═══ PASSAGE SHOWN ═══
# Fished the Delaware Today



## BLUESMAN (Nov 4, 2003)

Wet a line at Pennsgrove with about six other guys. Bloodworms both sides of high tide - skunked. I didn't see anyone else with fish either.
Wind was out of the west about 10 -15 miles per hour - it was rolling pretty good.

Try again this weekend and next. I did well in the river last March!

Tightlines,
Bluesman


----------



## brobert (Oct 18, 2005)

My brother and I fished the river today. We got a small striper 18 inches and a cat on squid. 

Tried some donated blood worms and got nothing. 

Left early though.

The low tide was the lowest ive ever seen.


----------



## kev (Sep 26, 2004)

i've heard very reliably stripers are being caught pretty steady the last few days.mostly small ones though(possibly resident fish).lots of cats too.all on bloodies or chicken liver.


----------



## sand flea (Oct 24, 1999)

It ought to be blowing up for you guys any day now. The Chesapeake spawners have started to show and I've heard commercial netters off IRI and Ocean City are getting the fish headed for NJ and Delaware Bay.

Keep your fingers crossed and your rods ready.


----------



## murphman (Sep 4, 2003)

I'll be on the DE side in the am on Sunday, going out to buy bloods right now. Lines in at sunrise, kids ball game at noon. Anytime on the water these days is priceless!


----------
═══
JOB ITEM A: In the Delaware fishing thread, why does the post dated Oct 24, 1999 expect the fishing to pick up any day now?
═══ PROVIDED INFORMATION ═══
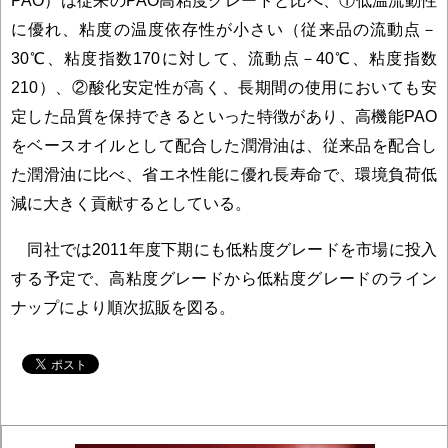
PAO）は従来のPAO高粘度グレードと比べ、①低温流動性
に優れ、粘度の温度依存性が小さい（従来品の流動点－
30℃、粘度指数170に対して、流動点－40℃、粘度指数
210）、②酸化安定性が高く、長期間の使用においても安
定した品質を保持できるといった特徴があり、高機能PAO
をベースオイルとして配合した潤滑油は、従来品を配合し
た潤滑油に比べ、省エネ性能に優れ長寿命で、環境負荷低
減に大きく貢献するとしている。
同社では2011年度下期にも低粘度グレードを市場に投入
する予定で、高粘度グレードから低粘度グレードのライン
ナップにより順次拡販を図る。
═══
═══ PROVIDED INFORMATION ═══
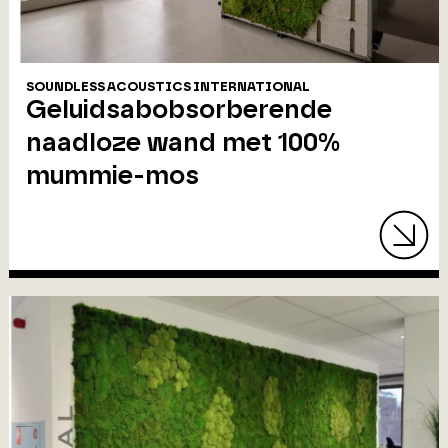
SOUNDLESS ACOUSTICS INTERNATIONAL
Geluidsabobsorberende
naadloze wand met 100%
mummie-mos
═══
JOB ITEM B: Lay out, as a JSON list of strings with one string per line and blank lines omitted, everything in the records from the line containing "PAO）は従来のPAO高粘度グレードと比べ、①低温流動性" down to the line containing "ナップにより順次拡販を図る。".

FINAL ANSWER A: The poster says the Chesapeake spawners have started to show. The poster has also heard that commercial netters off IRI and Ocean City are getting the fish headed for NJ and Delaware Bay.

FINAL ANSWER B:
[
  "PAO）は従来のPAO高粘度グレードと比べ、①低温流動性",
  "に優れ、粘度の温度依存性が小さい（従来品の流動点－",
  "30℃、粘度指数170に対して、流動点－40℃、粘度指数",
  "210）、②酸化安定性が高く、長期間の使用においても安",
  "定した品質を保持できるといった特徴があり、高機能PAO",
  "をベースオイルとして配合した潤滑油は、従来品を配合し",
  "た潤滑油に比べ、省エネ性能に優れ長寿命で、環境負荷低",
  "減に大きく貢献するとしている。",
  "同社では2011年度下期にも低粘度グレードを市場に投入",
  "する予定で、高粘度グレードから低粘度グレードのライン",
  "ナップにより順次拡販を図る。"
]